More bullets. This time Boaz felt the shock in the armor of his chest. He looked up to see rifles bristling from the foredeck of the airship. Ahead of him, Chin Yuen had gained the ropes. Chin Ping stood below his superior, guarding the line. The translator stared at Boaz with a stricken expression.
I am sorry, he seemed to say. We have stolen the heart of your magic. Your people’s renewal will never come now.
Boaz reached Chin Ping, fist ready to smash the man’s teeth out through his lower back. The translator’s mouth crinkled into a small smile that gave Boaz pause. Chin Ping grasped the trailing line and was lifted bodily into the air as the Chinese vess
el bobbed on the morning breeze.
Boaz looked upward, marking the lean, hawkish shape and mottled colors of his enemy.
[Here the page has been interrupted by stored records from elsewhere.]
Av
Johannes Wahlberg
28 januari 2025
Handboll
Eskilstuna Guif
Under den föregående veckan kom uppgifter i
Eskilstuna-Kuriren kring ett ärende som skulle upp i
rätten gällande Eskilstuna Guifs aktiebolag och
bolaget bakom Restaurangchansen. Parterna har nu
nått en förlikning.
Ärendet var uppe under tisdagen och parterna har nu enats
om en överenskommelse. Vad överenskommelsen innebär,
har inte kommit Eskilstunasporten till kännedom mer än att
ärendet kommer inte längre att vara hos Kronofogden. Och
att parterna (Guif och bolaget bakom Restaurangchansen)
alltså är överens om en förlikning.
Three British airships of familiar design closed out of the east, dawn’s glare behind them.
The wind rose from off the water. The Chinese captain would have to run inland before catching enough of the gage to beat back toward his own precincts.
Boaz spun about to race away from the ocean. He had brought down an airship before, with help only from al-Wazir and a single, unreliable weapon. He could do it again.
The Chinese flyer passed overhead, engines straining to gain speed ahead of the wind. The British were visibly closing. They must have maneuvered for hours over the night-dark waters of the Indian Ocean to achieve this precise advantage.
Boaz ran into the valley beyond. The Chinese strained to gain altitude, passing out of his sight line over the lip of the glittering white cliff.
That would defeat him if he did not find a way around.
Something whooshed overhead. He looked up in time to see the trail from a rocket. The Chinese had fired on their enemies.
Guns barked in unison, bow chasers from the pursuers. Boaz raced madly along the cliff to the next rise in the sand, trying to gain sufficient altitude to see rather than merely hear the battle.
The Chinese airship could not go down. Not until he had recovered the book!
A pair of rockets were answered immediately by gunfire.
He felt more than heard the explosion that followed. Dust danced on the sand dunes as a second sun flared in the east. Boaz slipped, sliding on his face several handspans before he could recover. He scrambled up again as a denser barrage passed overhead.
They were in the fight for real now.
He finally topped the cliff to see the Chinese airship wallowing southward. One engine was aflame. Back to the east a column of black smoke marked the crash of the destroyed British airship along the coast. A lucky hit to the gasbag had sent dozens to their graves, but eased the odds a little.